* Exercise A *
Answer these questions about the kernel-hardening thread below:
(i) What check is proposed to be placed "somewhere sensible" to make the leaks visible?
(ii) Which list should be CC'd when sharing the leaks that "surely exist"?
(iii) In the proposed generic implementation, which function does the write?

* Supplied passage *
[kernel-hardening] Re: [RFC v2][PATCH 04/11] x86: Implement __arch_rare_write_begin/unmap()

Fri Apr 7 12:58:40 PDT 2017

On 7 Apr 2017 at 9:14, Andy Lutomirski wrote:

> On Fri, Apr 7, 2017 at 6:30 AM, Mathias Krause <minipli at googlemail.com> wrote:
> > On 7 April 2017 at 15:14, Thomas Gleixner <tglx at linutronix.de> wrote:
> >> On Fri, 7 Apr 2017, Mathias Krause wrote:
> > Fair enough. However, placing a BUG_ON(!(read_cr0() & X86_CR0_WP))
> > somewhere sensible should make those "leaks" visible fast -- and their
> > exploitation impossible, i.e. fail hard.
> 
> The leaks surely exist and now we'll just add an exploitable BUG.

can you please share those leaks that 'surely exist' and CC oss-security
while at it?

> I think we're approaching this all wrong, actually.  The fact that x86
> has this CR0.WP thing is arguably a historical accident, and the fact
> that PaX uses it doesn't mean that PaX is doing it the best way for
> upstream Linux.
> 
> Why don't we start at the other end and do a generic non-arch-specific
> implementation: set up an mm_struct that contains an RW alias of the
> relevant parts of rodata and use use_mm to access it.  (That is,
> get_fs() to back up the old fs, set_fs(USER_DS),
> use_mm(&rare_write_mm), do the write using copy_to_user, undo
> everything.)

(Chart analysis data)
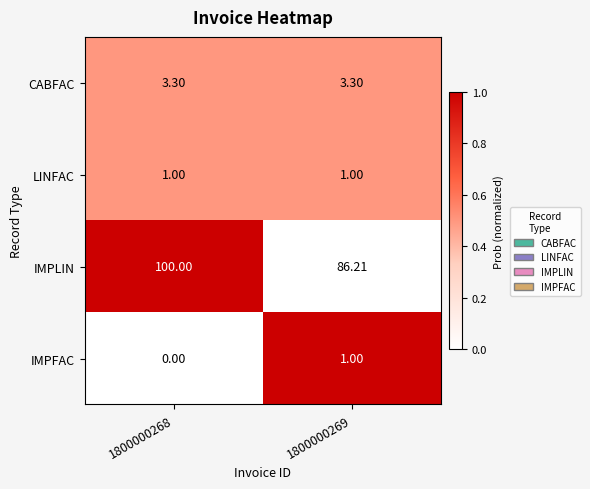

Between 1800000268 and 1800000269, which series saw the biggest shift?

IMPLIN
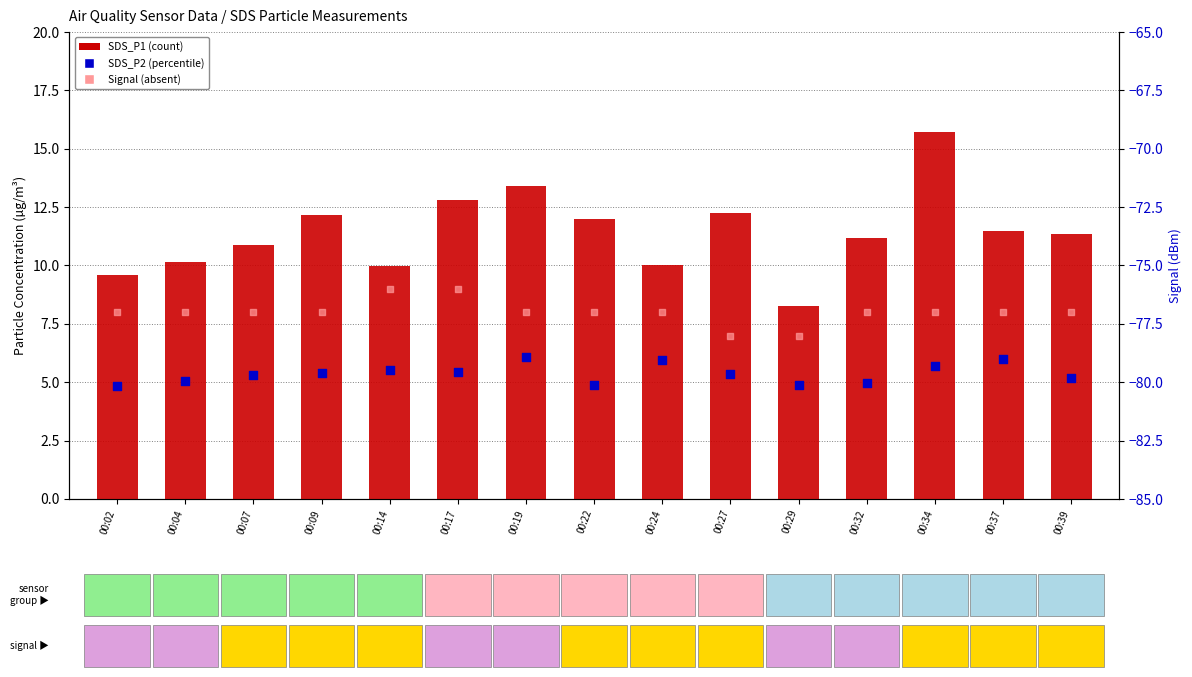

Which series contains the lowest Y value?

Signal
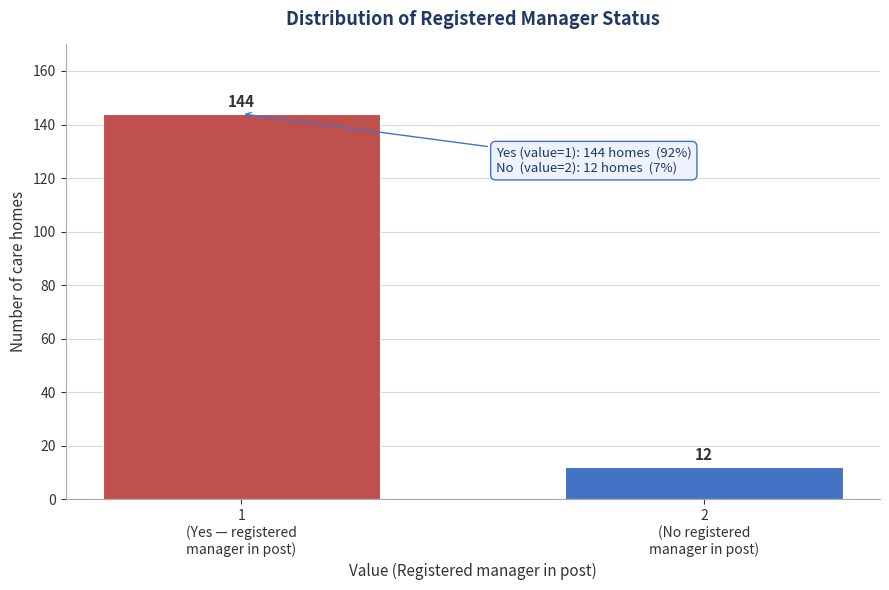

Reading right to left, extract all data points from this chart.

12	144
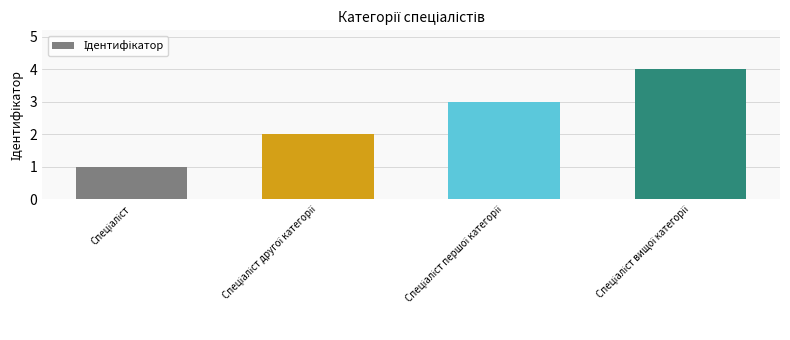

What is the greatest value displayed?

4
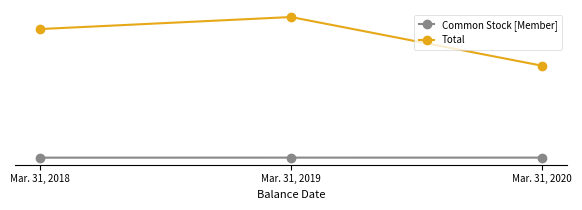

Reading left to right, list all the values displayed in this chart.

Common Stock [Member]: 382820	384648	385576
Total: 7805780	8500155	5688063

* Exercise B *
Gather every line of the records above that contains the string "displayed". Case counts.

* Exercise result A *
(i) BUG_ON(!(read_cr0() & X86_CR0_WP))
(ii) oss-security
(iii) copy_to_user

* Exercise result B *
What is the greatest value displayed?
Reading left to right, list all the values displayed in this chart.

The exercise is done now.